Architektur wird zunächst gedacht und erst dann gebaut. Dabei sagt der Entwurf eines Baus oft mehr über die Ästhetik und Theorie seines Entwerfers aus als das realisierte Ergebnis, denn letzteres erfährt durch Kompromisse nicht selten Änderungen und Einschränkungen.
Immer schon waren Entwürfe fester Bestandteil von Wettbewerbsverfahren, deren Reglementierung sich im 19. Jahrhundert weiter verfestigte. Vormoderne Architekturvisionen zeichneten sich hier durch ein Wechselspiel aus konkretem Entwurf mitsamt Modell und eigenständiger künstlerischer Zeichnung oder Malerei aus. In der Klassischen Moderne wurden hingegen teils nur skizzenhafte Pläne zur Diskussion liturgischer und sozialer Fragen herangezogen; sie beanspruchten eine Eigenständigkeit jenseits der realen Ausführung. Im ausgehenden 20. Jahrhundert erweiterten sich die Artikulationsmöglichkeiten durch computergenerierte Darstellungen.
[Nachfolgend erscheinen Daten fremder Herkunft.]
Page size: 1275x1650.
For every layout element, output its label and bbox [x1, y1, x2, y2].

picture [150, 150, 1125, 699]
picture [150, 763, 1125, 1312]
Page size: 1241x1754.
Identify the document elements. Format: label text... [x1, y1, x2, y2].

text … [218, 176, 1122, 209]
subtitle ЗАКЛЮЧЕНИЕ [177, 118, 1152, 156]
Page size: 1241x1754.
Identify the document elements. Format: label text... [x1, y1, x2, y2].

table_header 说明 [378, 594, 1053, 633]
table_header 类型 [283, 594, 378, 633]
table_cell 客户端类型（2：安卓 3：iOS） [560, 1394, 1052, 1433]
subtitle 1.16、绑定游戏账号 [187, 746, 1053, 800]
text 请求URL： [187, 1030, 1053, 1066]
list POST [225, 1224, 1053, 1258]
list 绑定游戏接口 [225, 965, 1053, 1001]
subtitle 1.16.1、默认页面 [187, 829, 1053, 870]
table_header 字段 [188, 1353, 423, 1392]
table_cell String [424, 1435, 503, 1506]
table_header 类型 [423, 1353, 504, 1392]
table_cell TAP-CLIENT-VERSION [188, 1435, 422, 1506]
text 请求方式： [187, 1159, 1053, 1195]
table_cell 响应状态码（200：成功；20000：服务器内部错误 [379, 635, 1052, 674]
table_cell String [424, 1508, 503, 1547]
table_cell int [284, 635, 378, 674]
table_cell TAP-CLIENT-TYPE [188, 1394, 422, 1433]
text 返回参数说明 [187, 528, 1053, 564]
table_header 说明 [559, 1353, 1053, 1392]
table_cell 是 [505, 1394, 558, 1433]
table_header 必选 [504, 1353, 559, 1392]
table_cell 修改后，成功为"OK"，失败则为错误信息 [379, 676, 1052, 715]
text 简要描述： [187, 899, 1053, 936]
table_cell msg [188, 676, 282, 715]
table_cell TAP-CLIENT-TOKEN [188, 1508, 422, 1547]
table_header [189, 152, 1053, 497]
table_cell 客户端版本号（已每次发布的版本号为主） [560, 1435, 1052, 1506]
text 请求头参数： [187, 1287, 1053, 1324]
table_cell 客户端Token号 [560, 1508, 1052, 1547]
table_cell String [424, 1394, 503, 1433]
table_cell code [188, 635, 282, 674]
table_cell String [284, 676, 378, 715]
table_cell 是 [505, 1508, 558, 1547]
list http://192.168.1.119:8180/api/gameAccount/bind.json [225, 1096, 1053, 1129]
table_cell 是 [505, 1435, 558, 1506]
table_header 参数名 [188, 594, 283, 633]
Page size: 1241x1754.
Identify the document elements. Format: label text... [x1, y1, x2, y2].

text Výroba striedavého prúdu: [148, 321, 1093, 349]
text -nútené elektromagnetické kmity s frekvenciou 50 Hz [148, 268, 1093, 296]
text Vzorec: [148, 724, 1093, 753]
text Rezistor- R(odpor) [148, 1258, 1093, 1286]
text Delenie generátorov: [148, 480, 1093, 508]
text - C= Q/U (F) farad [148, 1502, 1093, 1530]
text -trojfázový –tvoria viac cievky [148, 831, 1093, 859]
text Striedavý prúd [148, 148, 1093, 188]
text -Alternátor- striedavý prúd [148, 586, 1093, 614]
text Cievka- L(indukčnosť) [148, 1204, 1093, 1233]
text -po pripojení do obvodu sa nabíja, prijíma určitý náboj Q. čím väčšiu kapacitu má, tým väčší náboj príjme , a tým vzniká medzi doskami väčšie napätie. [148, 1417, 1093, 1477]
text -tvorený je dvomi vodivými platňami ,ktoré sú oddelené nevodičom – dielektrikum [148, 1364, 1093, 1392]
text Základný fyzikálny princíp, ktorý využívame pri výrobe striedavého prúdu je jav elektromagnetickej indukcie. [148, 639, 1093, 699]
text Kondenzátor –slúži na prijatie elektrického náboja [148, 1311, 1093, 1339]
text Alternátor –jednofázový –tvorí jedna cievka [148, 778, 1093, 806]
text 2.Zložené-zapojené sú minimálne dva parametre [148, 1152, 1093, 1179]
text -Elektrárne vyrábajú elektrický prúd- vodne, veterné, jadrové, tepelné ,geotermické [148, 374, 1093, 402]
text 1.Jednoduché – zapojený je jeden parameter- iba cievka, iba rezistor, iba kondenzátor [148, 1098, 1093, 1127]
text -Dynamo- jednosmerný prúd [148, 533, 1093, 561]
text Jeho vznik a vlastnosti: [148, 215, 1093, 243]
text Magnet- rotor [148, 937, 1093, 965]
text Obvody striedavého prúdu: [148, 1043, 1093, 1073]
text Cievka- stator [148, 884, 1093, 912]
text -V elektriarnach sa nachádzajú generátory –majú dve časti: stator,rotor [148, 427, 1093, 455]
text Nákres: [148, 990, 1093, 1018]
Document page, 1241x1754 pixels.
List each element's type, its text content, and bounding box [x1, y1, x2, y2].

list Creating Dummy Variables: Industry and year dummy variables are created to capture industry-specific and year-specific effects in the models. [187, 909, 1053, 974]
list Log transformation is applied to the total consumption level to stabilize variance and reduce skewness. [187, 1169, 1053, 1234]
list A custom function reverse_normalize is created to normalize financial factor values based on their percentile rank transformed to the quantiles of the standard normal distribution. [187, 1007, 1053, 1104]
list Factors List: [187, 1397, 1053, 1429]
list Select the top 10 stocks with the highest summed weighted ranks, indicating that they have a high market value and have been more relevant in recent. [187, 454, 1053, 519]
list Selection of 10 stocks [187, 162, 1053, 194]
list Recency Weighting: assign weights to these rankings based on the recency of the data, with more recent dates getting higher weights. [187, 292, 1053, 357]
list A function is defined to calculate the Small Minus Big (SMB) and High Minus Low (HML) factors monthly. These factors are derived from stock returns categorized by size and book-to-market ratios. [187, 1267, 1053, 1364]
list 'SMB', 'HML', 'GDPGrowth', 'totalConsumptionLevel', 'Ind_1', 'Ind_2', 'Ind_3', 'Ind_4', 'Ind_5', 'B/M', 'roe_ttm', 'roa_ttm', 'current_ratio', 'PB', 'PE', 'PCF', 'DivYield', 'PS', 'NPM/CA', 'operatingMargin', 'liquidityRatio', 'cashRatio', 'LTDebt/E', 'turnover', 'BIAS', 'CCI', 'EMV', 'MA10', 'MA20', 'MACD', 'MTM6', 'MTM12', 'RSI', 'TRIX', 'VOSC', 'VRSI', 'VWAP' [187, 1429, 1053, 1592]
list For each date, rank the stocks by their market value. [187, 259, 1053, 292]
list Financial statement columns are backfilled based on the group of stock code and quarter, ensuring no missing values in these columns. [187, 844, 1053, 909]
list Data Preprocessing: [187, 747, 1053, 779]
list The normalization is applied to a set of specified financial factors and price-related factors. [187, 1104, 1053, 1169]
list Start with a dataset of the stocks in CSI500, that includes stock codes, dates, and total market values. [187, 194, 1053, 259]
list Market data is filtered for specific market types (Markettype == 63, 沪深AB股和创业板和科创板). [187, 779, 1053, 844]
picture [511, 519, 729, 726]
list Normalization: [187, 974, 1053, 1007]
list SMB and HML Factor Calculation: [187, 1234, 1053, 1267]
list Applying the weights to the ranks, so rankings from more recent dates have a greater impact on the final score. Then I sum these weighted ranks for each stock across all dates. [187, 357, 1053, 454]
In einer Zeit, in der über Schließungen oder Umnutzungen von Sakralbauten diskutiert wird, lohnt sich eine vertiefende Auseinandersetzung mit der Entwurfsgeschichte unserer Gotteshäuser und dem darin sich manifestierenden Ideenreichtum. Sie ermöglicht Rückschlüsse, um einen guten Umgang mit diesem Kulturerbe zu finden.
Die Beiträge dieses Bandes dokumentieren eine Tagung des Berliner Kirchenbauforums im April 2023 zu ungebauten sakralen Visionen aus verschiedenen Regionen und Disziplinen. Zwanzig Autorinnen und Autoren behandeln Grundlagen, Ausblicke und Fallbeispiele. Dabei werden Projekte namhafter Persönlichkeiten von Karl Friedrich Schinkel bis zu Hans Scharoun thematisiert, darunter wenig bekannte Entwürfe.